BEGIN INPUT DATA

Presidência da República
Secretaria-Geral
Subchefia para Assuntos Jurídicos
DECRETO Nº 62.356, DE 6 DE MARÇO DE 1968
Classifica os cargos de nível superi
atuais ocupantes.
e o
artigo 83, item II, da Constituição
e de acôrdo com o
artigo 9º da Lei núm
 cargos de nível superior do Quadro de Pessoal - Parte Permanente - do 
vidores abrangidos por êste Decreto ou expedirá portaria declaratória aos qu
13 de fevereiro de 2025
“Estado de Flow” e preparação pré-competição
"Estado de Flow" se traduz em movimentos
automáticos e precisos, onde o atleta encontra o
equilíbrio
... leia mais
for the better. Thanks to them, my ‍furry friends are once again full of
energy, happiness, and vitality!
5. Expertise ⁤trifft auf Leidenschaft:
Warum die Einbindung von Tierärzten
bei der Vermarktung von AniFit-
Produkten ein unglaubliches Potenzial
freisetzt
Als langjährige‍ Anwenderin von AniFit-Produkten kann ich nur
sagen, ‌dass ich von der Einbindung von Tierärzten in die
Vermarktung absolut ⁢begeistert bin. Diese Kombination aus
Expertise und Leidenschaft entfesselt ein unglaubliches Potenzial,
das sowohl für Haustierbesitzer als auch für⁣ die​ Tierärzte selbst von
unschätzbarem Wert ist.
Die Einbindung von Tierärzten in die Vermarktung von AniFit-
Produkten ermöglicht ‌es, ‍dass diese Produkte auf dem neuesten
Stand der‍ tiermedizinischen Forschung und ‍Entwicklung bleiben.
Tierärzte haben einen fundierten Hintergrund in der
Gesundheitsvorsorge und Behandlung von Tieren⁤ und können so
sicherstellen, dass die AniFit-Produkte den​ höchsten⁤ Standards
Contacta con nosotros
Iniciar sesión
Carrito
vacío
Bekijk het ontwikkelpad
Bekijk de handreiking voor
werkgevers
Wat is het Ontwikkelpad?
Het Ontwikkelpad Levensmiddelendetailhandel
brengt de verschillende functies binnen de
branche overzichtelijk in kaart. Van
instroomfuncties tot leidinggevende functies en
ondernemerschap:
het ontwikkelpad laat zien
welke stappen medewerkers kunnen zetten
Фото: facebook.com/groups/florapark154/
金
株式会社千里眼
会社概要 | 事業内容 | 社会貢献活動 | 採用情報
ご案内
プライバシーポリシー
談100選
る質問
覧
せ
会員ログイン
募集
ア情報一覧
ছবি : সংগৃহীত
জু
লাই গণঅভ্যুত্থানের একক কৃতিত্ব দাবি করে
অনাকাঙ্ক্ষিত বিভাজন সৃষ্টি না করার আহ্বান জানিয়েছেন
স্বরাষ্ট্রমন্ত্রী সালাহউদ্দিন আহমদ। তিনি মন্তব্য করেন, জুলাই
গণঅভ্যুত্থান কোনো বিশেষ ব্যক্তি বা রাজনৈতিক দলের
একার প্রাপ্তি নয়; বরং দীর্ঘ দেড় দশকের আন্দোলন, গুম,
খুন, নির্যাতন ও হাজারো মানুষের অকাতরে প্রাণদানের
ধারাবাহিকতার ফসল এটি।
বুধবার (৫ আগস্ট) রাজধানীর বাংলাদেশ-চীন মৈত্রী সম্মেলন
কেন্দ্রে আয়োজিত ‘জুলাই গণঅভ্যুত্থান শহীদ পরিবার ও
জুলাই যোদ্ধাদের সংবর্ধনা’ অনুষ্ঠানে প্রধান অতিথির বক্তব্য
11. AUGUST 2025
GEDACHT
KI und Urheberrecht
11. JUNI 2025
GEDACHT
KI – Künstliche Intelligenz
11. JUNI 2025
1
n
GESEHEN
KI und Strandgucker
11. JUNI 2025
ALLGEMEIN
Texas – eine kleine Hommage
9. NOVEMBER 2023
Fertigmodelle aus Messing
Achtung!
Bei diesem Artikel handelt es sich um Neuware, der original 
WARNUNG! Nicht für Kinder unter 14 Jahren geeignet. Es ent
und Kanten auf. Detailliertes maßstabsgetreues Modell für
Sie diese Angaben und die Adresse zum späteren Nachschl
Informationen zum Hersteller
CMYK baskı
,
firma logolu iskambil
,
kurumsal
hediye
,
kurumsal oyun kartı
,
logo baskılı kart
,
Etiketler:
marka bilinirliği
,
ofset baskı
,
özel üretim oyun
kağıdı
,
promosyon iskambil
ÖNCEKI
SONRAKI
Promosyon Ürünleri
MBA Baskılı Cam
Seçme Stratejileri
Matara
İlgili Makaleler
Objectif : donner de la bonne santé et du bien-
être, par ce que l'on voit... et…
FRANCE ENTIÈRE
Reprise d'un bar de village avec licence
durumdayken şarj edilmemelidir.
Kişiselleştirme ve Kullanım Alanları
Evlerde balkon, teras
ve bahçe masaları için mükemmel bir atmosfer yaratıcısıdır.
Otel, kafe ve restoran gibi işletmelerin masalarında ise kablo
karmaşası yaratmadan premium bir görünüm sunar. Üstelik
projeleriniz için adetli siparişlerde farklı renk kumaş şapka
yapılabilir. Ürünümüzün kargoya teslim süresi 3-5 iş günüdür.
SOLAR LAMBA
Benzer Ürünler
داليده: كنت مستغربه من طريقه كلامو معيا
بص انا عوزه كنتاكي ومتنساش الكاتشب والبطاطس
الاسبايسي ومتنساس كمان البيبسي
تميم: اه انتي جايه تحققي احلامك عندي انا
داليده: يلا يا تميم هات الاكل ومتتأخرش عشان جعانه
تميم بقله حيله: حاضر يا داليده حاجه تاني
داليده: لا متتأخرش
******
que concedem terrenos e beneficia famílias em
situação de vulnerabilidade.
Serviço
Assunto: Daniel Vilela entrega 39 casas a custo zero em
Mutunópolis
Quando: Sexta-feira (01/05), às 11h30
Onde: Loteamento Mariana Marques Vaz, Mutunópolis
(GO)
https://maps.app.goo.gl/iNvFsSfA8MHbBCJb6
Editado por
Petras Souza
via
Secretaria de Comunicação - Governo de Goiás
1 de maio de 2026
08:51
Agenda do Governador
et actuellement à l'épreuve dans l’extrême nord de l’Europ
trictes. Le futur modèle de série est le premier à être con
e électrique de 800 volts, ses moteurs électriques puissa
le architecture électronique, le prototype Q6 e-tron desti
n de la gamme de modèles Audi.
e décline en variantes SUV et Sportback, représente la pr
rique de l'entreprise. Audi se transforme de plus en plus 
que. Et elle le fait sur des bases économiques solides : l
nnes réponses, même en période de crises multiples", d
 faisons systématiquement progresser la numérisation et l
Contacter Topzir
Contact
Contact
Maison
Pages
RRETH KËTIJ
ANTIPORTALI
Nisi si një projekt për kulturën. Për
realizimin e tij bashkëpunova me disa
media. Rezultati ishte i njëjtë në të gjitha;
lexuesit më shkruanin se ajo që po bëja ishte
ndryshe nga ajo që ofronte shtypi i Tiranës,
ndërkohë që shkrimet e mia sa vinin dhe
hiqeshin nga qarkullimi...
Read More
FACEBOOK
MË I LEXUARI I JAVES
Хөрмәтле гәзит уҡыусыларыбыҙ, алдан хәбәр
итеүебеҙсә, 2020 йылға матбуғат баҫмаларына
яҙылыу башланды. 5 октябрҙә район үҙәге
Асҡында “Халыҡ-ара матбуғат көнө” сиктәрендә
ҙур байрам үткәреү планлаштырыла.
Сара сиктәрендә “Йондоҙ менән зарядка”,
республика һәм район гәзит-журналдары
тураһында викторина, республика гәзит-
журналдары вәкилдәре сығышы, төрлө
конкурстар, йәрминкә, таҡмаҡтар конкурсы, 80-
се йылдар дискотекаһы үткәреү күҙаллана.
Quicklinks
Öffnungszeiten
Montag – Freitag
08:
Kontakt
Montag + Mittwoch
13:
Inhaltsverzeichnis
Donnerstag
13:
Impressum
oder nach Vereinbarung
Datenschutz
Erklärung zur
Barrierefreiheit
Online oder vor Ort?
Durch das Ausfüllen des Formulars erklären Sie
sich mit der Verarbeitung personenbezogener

END INPUT DATA

**EXERCISE INSTRUCTIONS:**
All lines from the one with "Хөрмәтле гәзит уҡыусыларыбыҙ, алдан хәбәр" through the final line above are to be quoted exactly; quote no other line.

**ANSWER FOR THIS EXERCISE:**
Хөрмәтле гәзит уҡыусыларыбыҙ, алдан хәбәр
итеүебеҙсә, 2020 йылға матбуғат баҫмаларына
яҙылыу башланды. 5 октябрҙә район үҙәге
Асҡында “Халыҡ-ара матбуғат көнө” сиктәрендә
ҙур байрам үткәреү планлаштырыла.
Сара сиктәрендә “Йондоҙ менән зарядка”,
республика һәм район гәзит-журналдары
тураһында викторина, республика гәзит-
журналдары вәкилдәре сығышы, төрлө
конкурстар, йәрминкә, таҡмаҡтар конкурсы, 80-
се йылдар дискотекаһы үткәреү күҙаллана.
Quicklinks
Öffnungszeiten
Montag – Freitag
08:
Kontakt
Montag + Mittwoch
13:
Inhaltsverzeichnis
Donnerstag
13:
Impressum
oder nach Vereinbarung
Datenschutz
Erklärung zur
Barrierefreiheit
Online oder vor Ort?
Durch das Ausfüllen des Formulars erklären Sie
sich mit der Verarbeitung personenbezogener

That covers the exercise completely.